However, Asia has an important stake in the global economy and should not be a bystander in the broader reform of the global financial system. While the immediate cause of the recent crisis may be attributed to the weaknesses of the financial system in the West, its deeper causes can be traced to the systemic risks in the global economy related to the large and persistent macroeconomic imbalances in the global economy, the size and volatility of capital flows, the flexibility of exchange rates, the inadequacy of the regulatory regimes and the architecture and governance of the international financial system.

Asian governments are very mindful of how dangerous the risks can be from their experience of the Asia financial crisis, and have therefore been struggling to manage those risks. As Asian economies are amongst the most open in the world, they are not well placed to insulate themselves from global shocks and developments. Asia’s ability to avoid the worst excesses of the recent crisis is no guarantee of similar fortune in the future.

Many in Asia believe that their relative success in managing the crisis is due to a more cautious approach to financial liberalisation, despite urging from the IMF and the West to do otherwise. Some see the recent crisis as a ‘Western’, rather than a ‘global’ one, caused by excessive financial liberalisation in Europe and the US. They see the Dodd-Frank Act as marking a move by the West towards the more conservative regulatory approach of Asia.

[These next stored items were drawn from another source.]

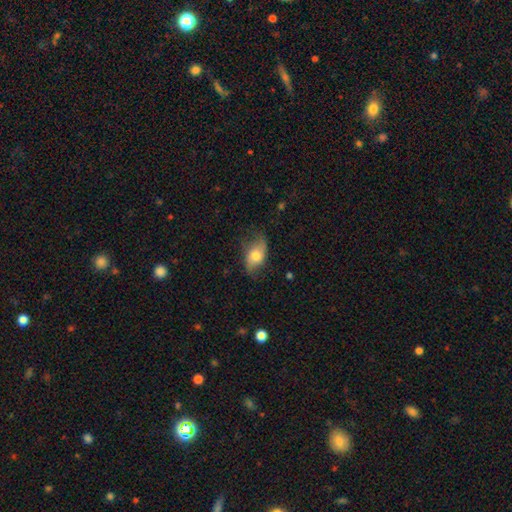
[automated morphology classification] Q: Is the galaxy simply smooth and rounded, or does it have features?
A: smooth — 59%.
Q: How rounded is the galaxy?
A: in between — 86%.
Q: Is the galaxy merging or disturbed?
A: none — 66%.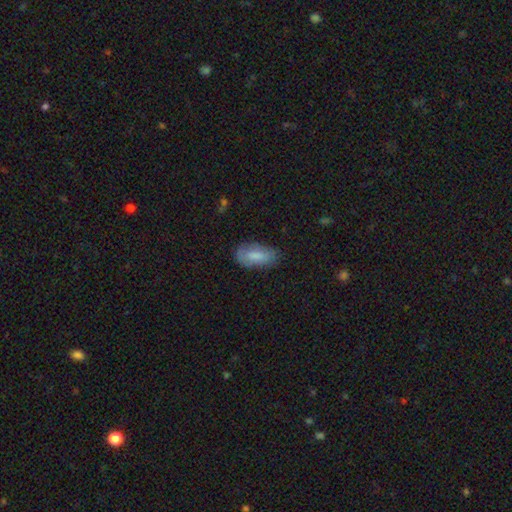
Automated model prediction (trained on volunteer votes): Q: Smooth or featured?
A: smooth (79%); runner-up: featured or disk (14%)
Q: How rounded?
A: in between (89%); runner-up: cigar-shaped (8%)
Q: Merging?
A: none (73%); runner-up: minor disturbance (21%)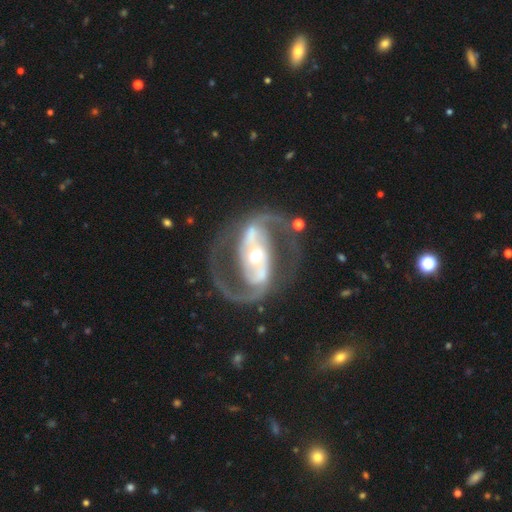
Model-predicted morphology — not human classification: featured or disk 92%, star or artifact 4%, smooth 4%. Down the decision tree: edge-on disk — no (97%); bar — strong (54%); spiral arms — yes (96%); spiral arm count — 2 (94%); spiral winding — medium (59%); bulge size — moderate (66%); merging — none (78%).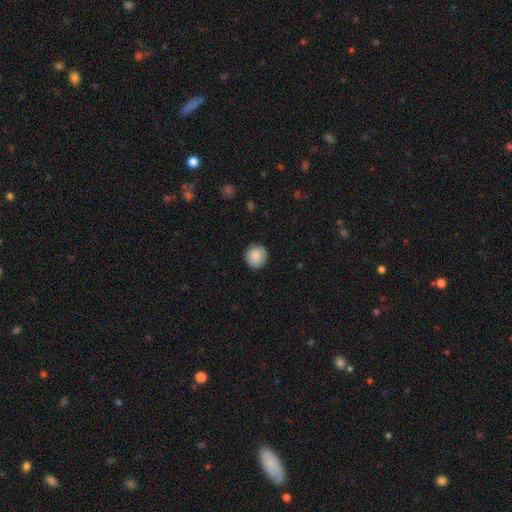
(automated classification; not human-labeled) Smooth or featured?
  - smooth: 87% *
  - star or artifact: 7%
  - featured or disk: 6%
How rounded?
  - round: 93% *
  - in between: 6%
  - cigar-shaped: 1%
Merging?
  - none: 89% *
  - minor disturbance: 8%
  - major disturbance: 2%
  - merger: 1%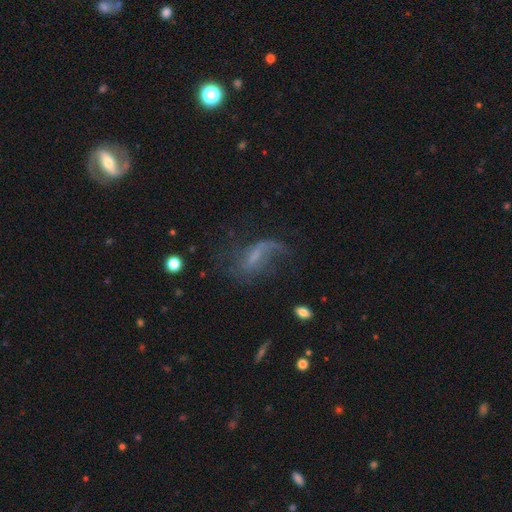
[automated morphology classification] A featured or disk galaxy (63%) with a weak bar (41%), spiral arms (74%) and no central bulge (43%).

Vote fractions:
- Smooth or featured? featured or disk: 63% / smooth: 24% / star or artifact: 13%
- Edge-on disk? no: 92% / yes: 8%
- Bar? weak: 41% / no: 35% / strong: 24%
- Spiral arms? yes: 74% / no: 26%
- Bulge size? none: 43% / small: 36% / moderate: 17% / large: 3% / dominant: 1%
- Merging? none: 40% / major disturbance: 36% / minor disturbance: 21% / merger: 4%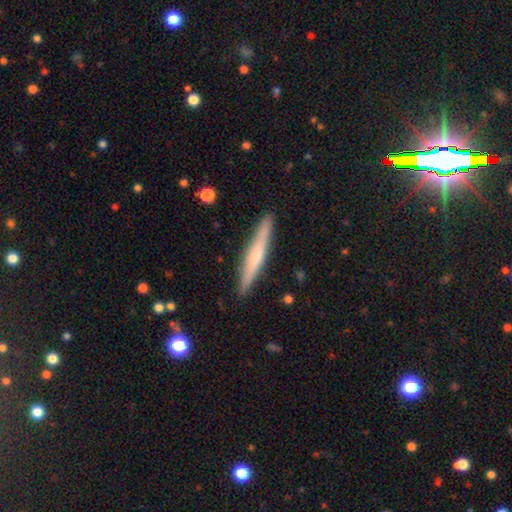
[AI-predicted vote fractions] smooth 49%, featured or disk 46%, star or artifact 6%. Down the decision tree: merging — none (90%).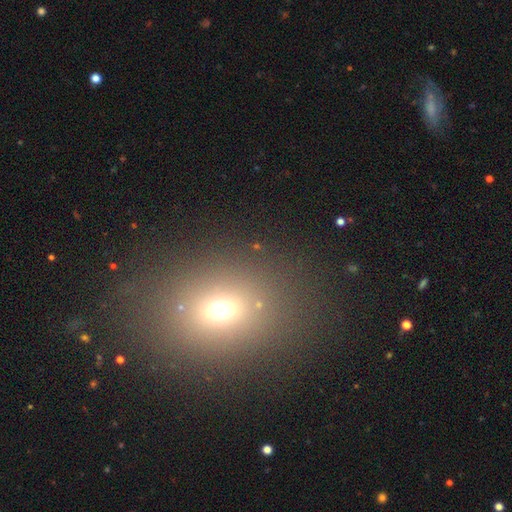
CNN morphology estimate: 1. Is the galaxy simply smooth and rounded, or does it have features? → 60% smooth, 27% star or artifact, 14% featured or disk.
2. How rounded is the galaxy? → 61% in between, 36% round, 2% cigar-shaped.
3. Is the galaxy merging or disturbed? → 86% none, 8% minor disturbance, 4% major disturbance, 2% merger.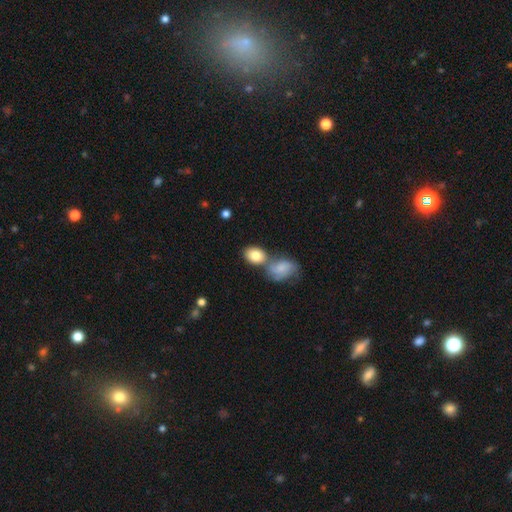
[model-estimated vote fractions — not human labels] Smooth or featured? Predicted: smooth (p=0.80). How rounded? Predicted: in between (p=0.74). Merging? Predicted: merger (p=0.43).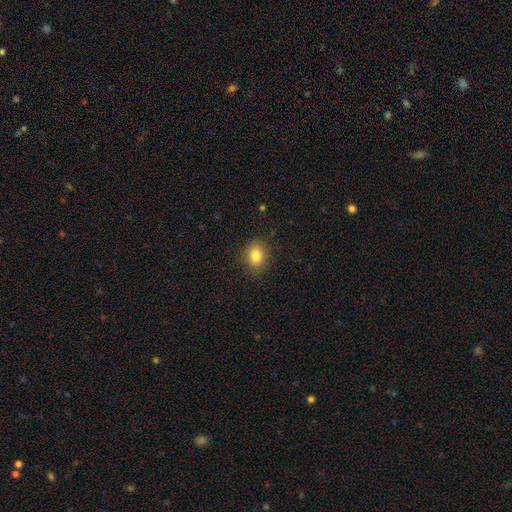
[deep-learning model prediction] A smooth galaxy with no disk features (83%) that is round (50%).

Vote fractions:
- Smooth or featured? smooth: 83% / star or artifact: 10% / featured or disk: 7%
- How rounded? round: 50% / in between: 49% / cigar-shaped: 1%
- Merging? none: 85% / minor disturbance: 11% / major disturbance: 3% / merger: 1%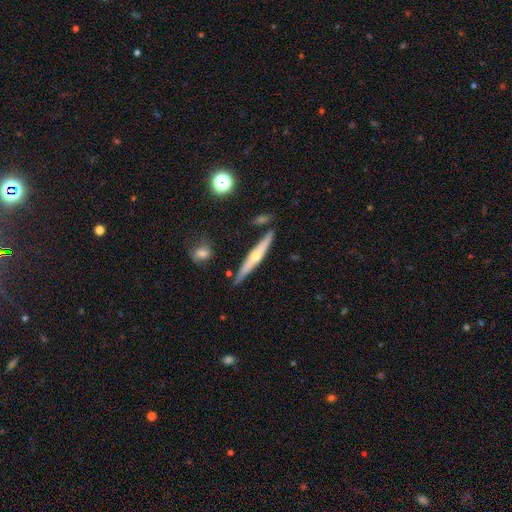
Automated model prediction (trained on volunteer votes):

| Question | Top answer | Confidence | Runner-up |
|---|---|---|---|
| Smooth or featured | featured or disk | 62% | smooth (31%) |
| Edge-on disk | yes | 96% | no (4%) |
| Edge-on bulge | rounded | 85% | none (11%) |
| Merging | none | 85% | minor disturbance (10%) |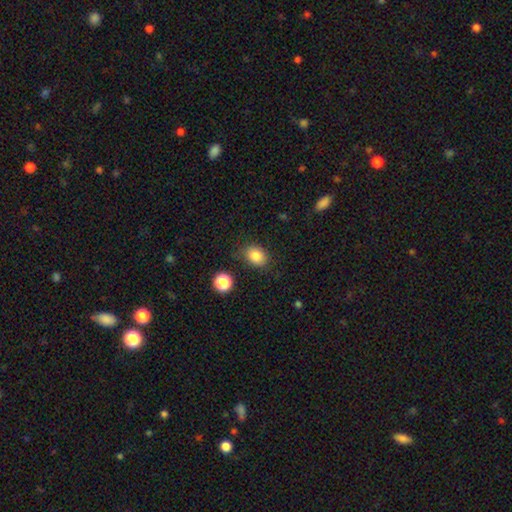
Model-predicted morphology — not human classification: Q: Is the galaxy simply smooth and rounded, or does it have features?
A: smooth — 84%.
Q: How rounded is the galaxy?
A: in between — 62%.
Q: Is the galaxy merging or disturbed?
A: none — 77%.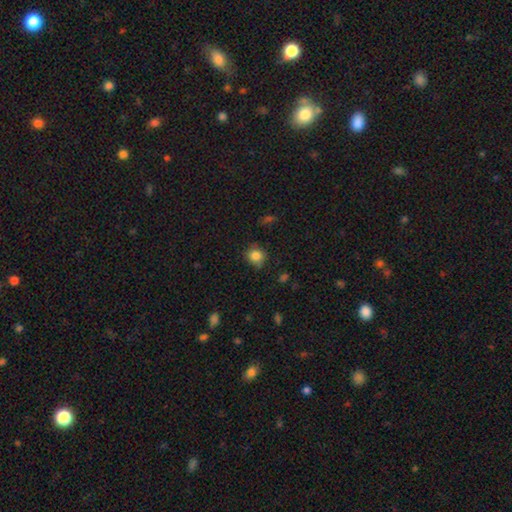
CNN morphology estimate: Smooth or featured? smooth (84%)
How rounded? round (84%)
Merging? none (78%)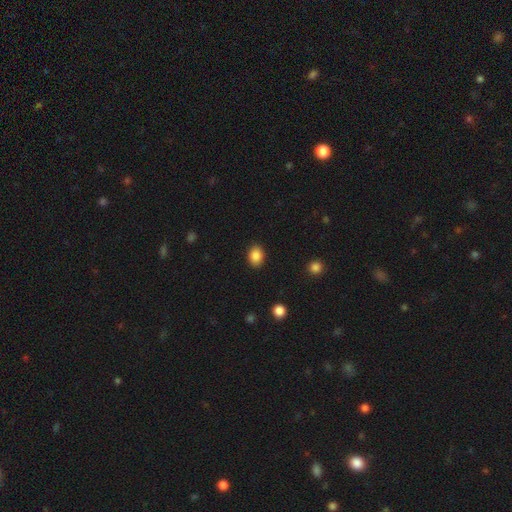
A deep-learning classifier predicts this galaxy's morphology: A smooth galaxy with no disk features (87%) that is in between round and cigar-shaped (65%).

Vote fractions:
- Smooth or featured? smooth: 87% / star or artifact: 9% / featured or disk: 4%
- How rounded? in between: 65% / round: 34% / cigar-shaped: 1%
- Merging? none: 89% / minor disturbance: 8% / major disturbance: 2% / merger: 1%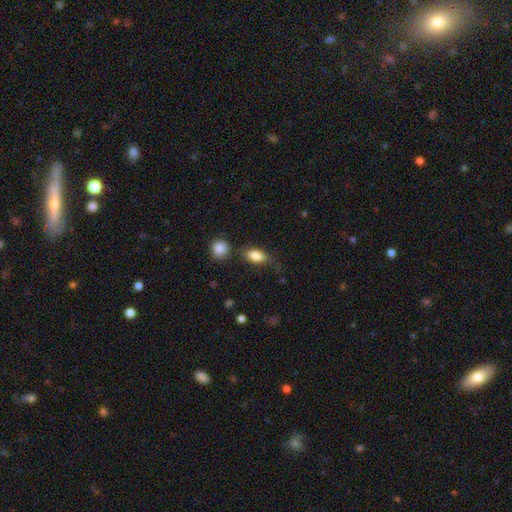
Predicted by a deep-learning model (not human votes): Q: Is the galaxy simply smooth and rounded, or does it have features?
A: smooth — 83%.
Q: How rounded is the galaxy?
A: in between — 86%.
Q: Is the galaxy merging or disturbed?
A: none — 72%.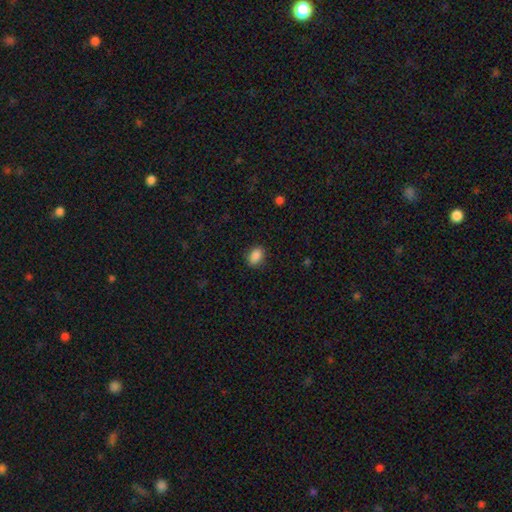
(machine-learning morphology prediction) The model was most divided on "how rounded": in between: 83%, round: 15%, cigar-shaped: 2%. More confident: smooth or featured — smooth (88%); merging — none (86%).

Asia is also looking to play a more active role in reforming the international financial system, having  emerged from the recent financial crisis as a much more important player. While many of the reforms on governance structure and regulatory regimes are headed in the right direction, they do not go far enough in addressing the concerns of Asian countries.

Asian economies are facing very different policy challenges today from those confronting the West. While the US and the European economies are still struggling to get back on a more robust growth path, and fiscal stimulus and monetary easing remain a central part of their macroeconomic policies, many Asian economies (except Japan) have recovered so rapidly that they are now facing the potential risk of overheating.

The key concerns are: the need for financial and regulatory integration, the management of capital flows and greater Asian participation in international forums.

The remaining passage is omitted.